There are two basic outfits that you may be called upon to wear for formal occasions, “White Tie” and “Black Tie.” White tie is the more formal of the two and refers to a formal coat with tails and white pique’ vest and bow-tie. Black tie, on the other hand, refers to the more common tuxedo or “dinner jacket” in black or midnight blue, worn with any tasteful bowtie and vest or cummerbund.

***Note: “Black Tie” refers to the formality of the event, not necessarily the color of the tie. Many a man has been embarrassed by showing up at a “Black Tie” event with a solid black necktie and a business suit. Another word of advice: When the invitation reads “Black Tie Optional,” it is best to assume that it is not. And finally, the white dinner jacket with contrasting trousers is most appropriate for summer and resort occasions.***


















There are only two acceptable jacket styles in formal dress for men: the peak-lapel jacket in single or double breast, and the shawl collar in single or double breast. Notch-lapel tuxedos have made a surge in the marketplace in recent years and have gained widespread popularity. Although lapel widths vary slightly every six to eight years, a classic tuxedo in moderate styling should give you at least eight to ten years of good service, provided it is well-maintained and safely stored. Now that we have laid the foundation for formal etiquette, let’s look at the individual components of the formal ensemble. Once the basics are covered, we will have some fun in the accessory department.

1. Single Breasted Peak 2. Double Breasted Peak 3. Single Breasted Notch 4. Single Breasted Shawl 5. Double Breasted Shawl 6. White Dinner Jacket (Photo:


Several appropriate styles exist here depending on the formality of the event and how adventurous is the dresser. The wing collar and straight collar with French cuffs and pleated front are always a safe bet. But the fashionable man might try making more of a statement with a white jacquard shirt with a contrasting black band and no tie, or even an off-white formal shirt in ecru or gray.

Vests, Cummerbunds, and Bow-Ties

Strictly speaking, the waistband of the trousers should never be seen. Therefore, a cummerbund or vest should always be worn. The pleated cummerbund is worn with the pleats opening at the top. This tradition carries over from early cummerbunds being fashioned with a small pocket between the folds to hold opera tickets. The most formal of colors for the cummerbund and bow-tie is black, and every well-prepared dresser should own a solid black set in either satin or grosgrain. Although one may choose to brighten things up a bit with a colored set as well, the black bow-tie will always work with an interesting formal vest.

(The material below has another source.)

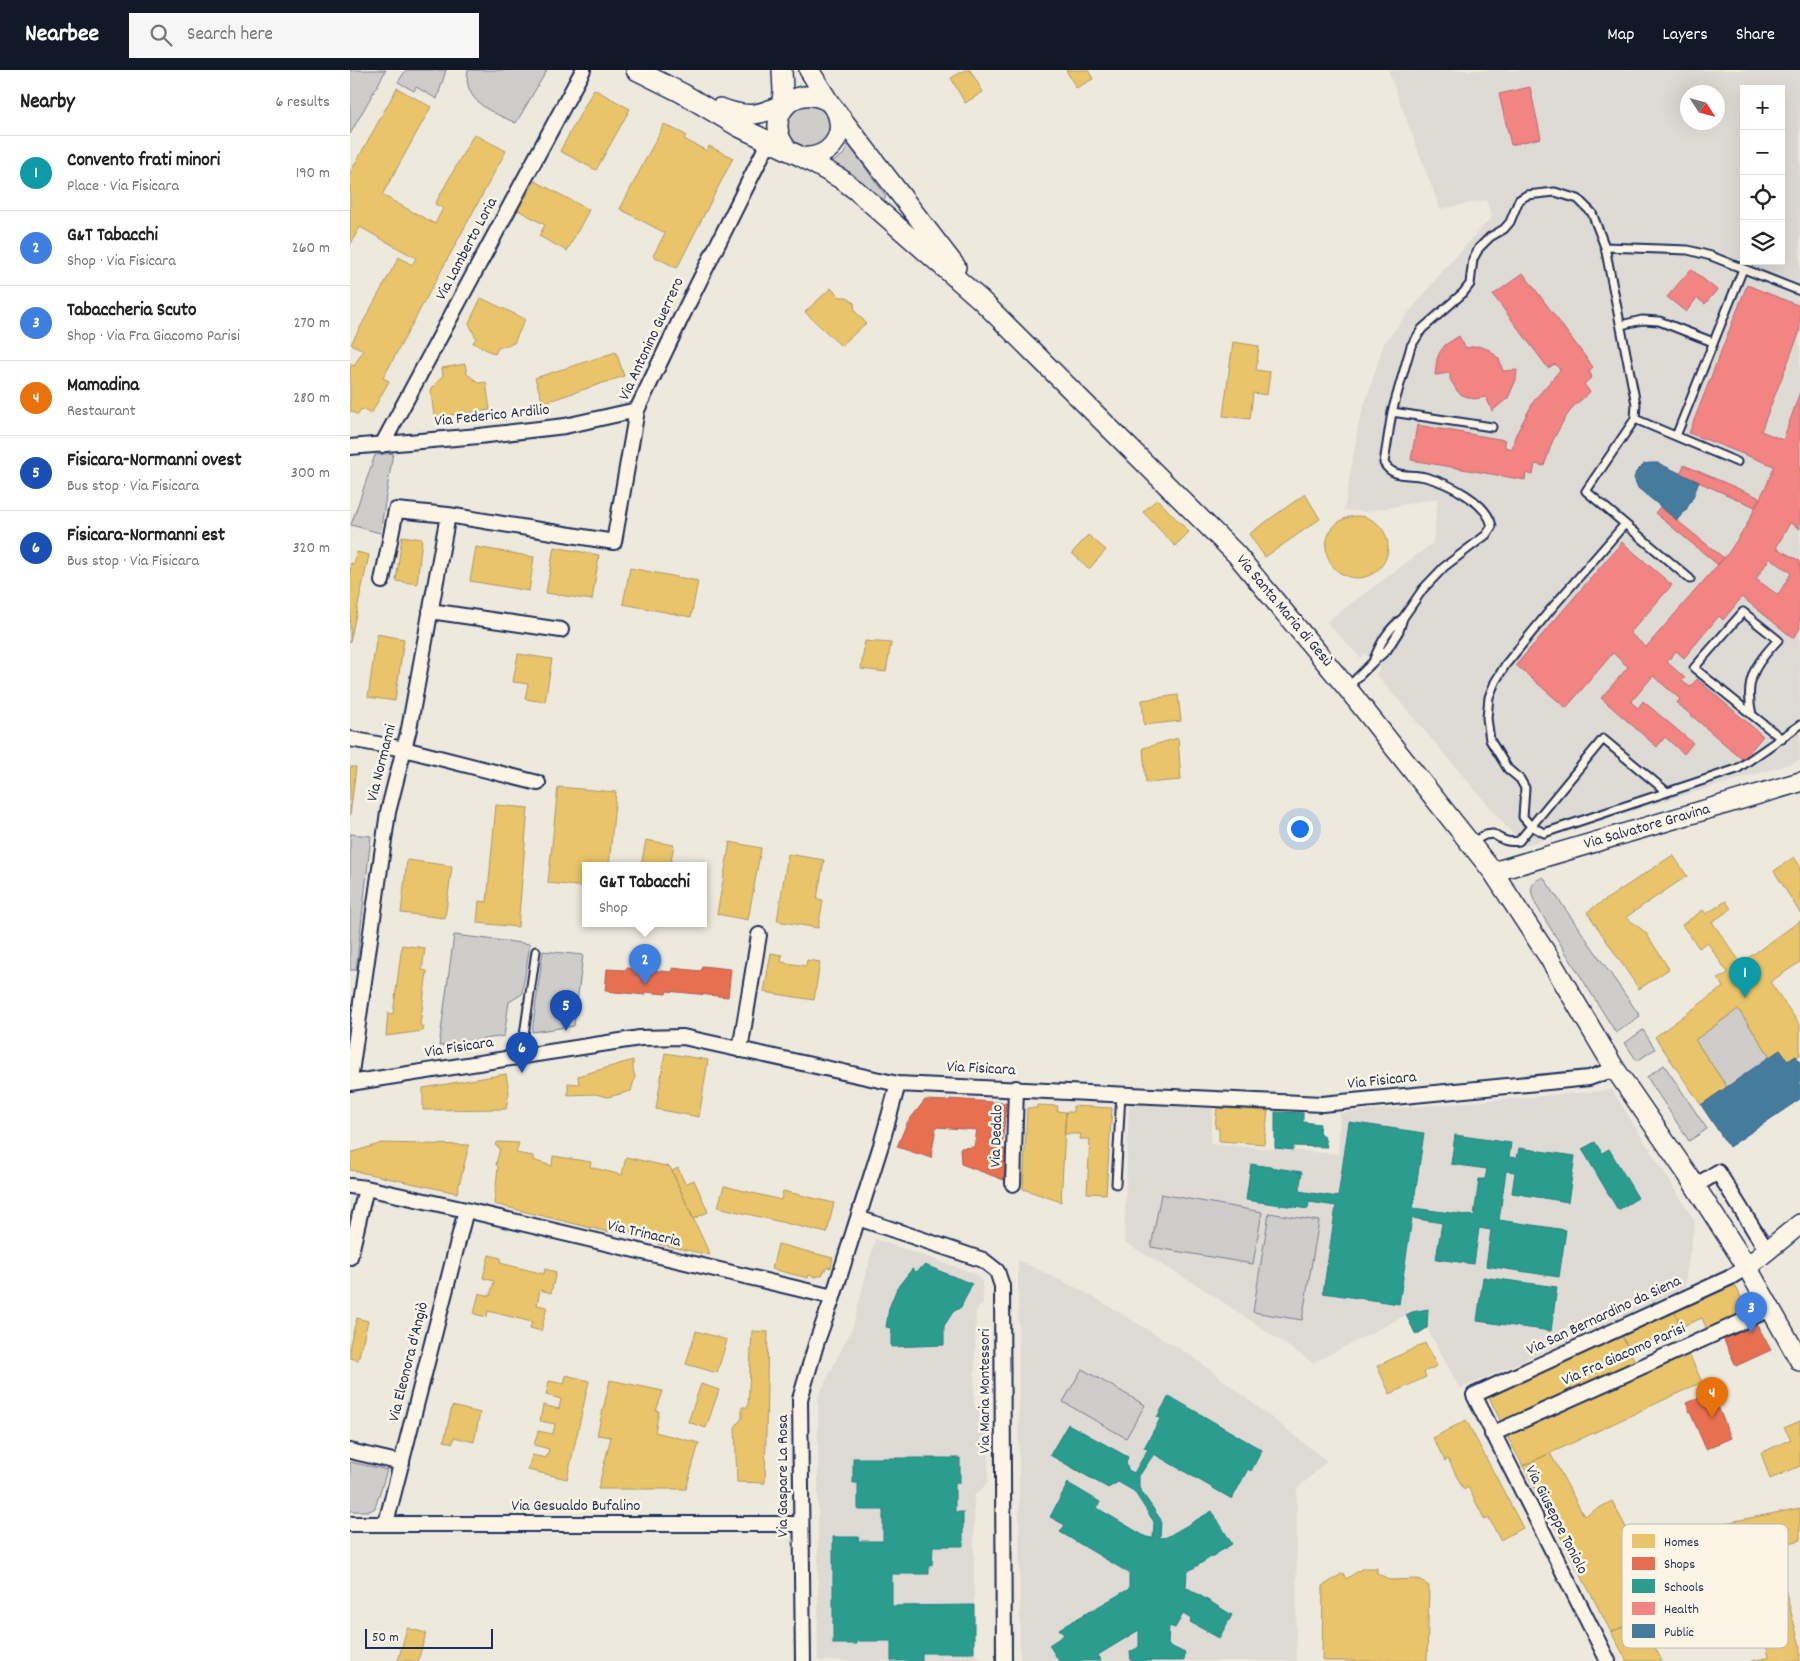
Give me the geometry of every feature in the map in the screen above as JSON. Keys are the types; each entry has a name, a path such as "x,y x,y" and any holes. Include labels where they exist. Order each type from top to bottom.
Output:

Your tuxedo trousers should always match the jacket and should receive a plain hem and never a cuff. The trousers are pleated in front with a black braiding or satin ribbon adorning the outseam of each leg.


The hose of choice should be in silk or fine cotton. Select black with white or colored accents for the more stylish presentation or stick with solid black for a more subtle look.

“Tuxedo” Shoes 

Although the patent leather lace-up is the most popular of formal styles, the truly sophisticated evening dresser will “step out” with an evening pump in patent leather or velvet.

Photo: Dante Black Lace-Up (

Cufflinks and Studs

You’ve stayed the straight and narrow until now with the white, straight-collar shirt, patent lace-ups, black tie, and cummerbund. Now add a little zest from the jewelry section! Nothing attracts more attention and gets you noticed like interesting jewelry with black onyx, gold knots, sterling “buttons” or inlays of semiprecious stones. Miniature golf clubs, golf shoes, alligators and longhorns…the possibilities are endless.


The aforementioned tips cover the essentials of formal wear. However, to carry the formality a step further, try one or two of the following: a folded linen pocket square in solid white or a pocket watch and chain.